BR-ASR: Efficient and Scalable Bias Retrieval Framework for Contextual Biasing ASR in Speech LLM
Xun Gong, Anqi Lv, Zhiming Wang, Huijia Zhu, Yanmin Qian
TL;DR
BR-ASR solves the scalability bottleneck in contextual ASR by introducing a cross-modal, contrastive speech-bias retrieval framework and a dynamic curriculum to mitigate homophone confusion. It leverages frozen speech encoders and two bias encoding strategies (AcousticBias and TextualBias) to align large-scale bias entries with speech representations, with fast FAISS-based retrieval achieving 20 ms per query at 200k bias size. Experimental results on LibriSpeech with Rare5k demonstrate state-of-the-art biased WER (2.8%/7.1%) at N=2000 biases, while scalability tests show only modest degradation (0.3% WER, 2.9% B-WER) up to 200k biases and 99.99% pruning.
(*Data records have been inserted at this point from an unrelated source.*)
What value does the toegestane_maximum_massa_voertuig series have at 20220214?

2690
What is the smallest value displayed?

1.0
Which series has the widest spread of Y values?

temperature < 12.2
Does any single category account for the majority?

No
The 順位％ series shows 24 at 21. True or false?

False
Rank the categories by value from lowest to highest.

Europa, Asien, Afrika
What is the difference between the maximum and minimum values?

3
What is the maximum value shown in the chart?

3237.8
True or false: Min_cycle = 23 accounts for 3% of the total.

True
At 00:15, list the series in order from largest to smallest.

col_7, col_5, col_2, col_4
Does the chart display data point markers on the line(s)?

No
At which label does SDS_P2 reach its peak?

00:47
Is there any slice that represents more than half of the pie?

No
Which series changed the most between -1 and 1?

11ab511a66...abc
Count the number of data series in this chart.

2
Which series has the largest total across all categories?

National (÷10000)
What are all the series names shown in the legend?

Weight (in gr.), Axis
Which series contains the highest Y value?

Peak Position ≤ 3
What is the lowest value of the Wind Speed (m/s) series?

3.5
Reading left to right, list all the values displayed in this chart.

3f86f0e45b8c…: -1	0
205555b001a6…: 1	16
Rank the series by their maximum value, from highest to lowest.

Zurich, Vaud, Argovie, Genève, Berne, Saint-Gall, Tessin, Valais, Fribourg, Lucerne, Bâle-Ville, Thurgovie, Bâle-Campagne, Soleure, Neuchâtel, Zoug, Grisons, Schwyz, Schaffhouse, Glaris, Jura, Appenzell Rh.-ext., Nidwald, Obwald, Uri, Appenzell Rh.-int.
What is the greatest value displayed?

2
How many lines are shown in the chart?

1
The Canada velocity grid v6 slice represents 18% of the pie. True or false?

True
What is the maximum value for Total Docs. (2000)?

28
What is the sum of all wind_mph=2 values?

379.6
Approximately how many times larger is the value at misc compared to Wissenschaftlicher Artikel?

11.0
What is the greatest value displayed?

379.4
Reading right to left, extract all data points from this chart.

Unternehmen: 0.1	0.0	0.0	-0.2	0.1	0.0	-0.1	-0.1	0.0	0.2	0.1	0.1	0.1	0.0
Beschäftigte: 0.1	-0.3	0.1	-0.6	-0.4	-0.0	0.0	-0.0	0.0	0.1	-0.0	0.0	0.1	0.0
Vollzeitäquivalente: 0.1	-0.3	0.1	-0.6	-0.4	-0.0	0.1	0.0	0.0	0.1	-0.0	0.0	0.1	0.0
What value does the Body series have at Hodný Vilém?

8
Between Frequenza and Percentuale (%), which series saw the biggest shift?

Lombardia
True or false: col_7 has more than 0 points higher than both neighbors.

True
BR-ASR is shown to generalize across different SpeechLLMs and requires no architectural changes to the downstream ASR system, enabling practical deployment in industrial contexts.
Abstract
While speech large language models (SpeechLLMs) have advanced standard automatic speech recognition (ASR), contextual biasing for named entities and rare words remains challenging, especially at scale. To address this, we propose BR-ASR: a Bias Retrieval framework for large-scale contextual biasing (up to 200k entries) via two innovations: (1) speech-and-bias contrastive learning to retrieve semantically relevant candidates; (2) dynamic curriculum learning that mitigates homophone confusion which negatively impacts the final performance. The is a general framework that allows seamless integration of the retrieved candidates into diverse ASR systems without fine-tuning. Experiments on LibriSpeech test-clean/-other achieve state-of-the-art (SOTA) biased word error rates (B-WER) of 2.8%/7.1% with 2000 bias words, delivering 45% relative improvement over prior methods. BR-ASR also demonstrates high scalability: when expanding the bias list to 200k where traditional methods generally fail, it induces only 0.3 / 2.9% absolute WER / B-WER degradation with a 99.99% pruning rate and only 20ms latency per query on test-other.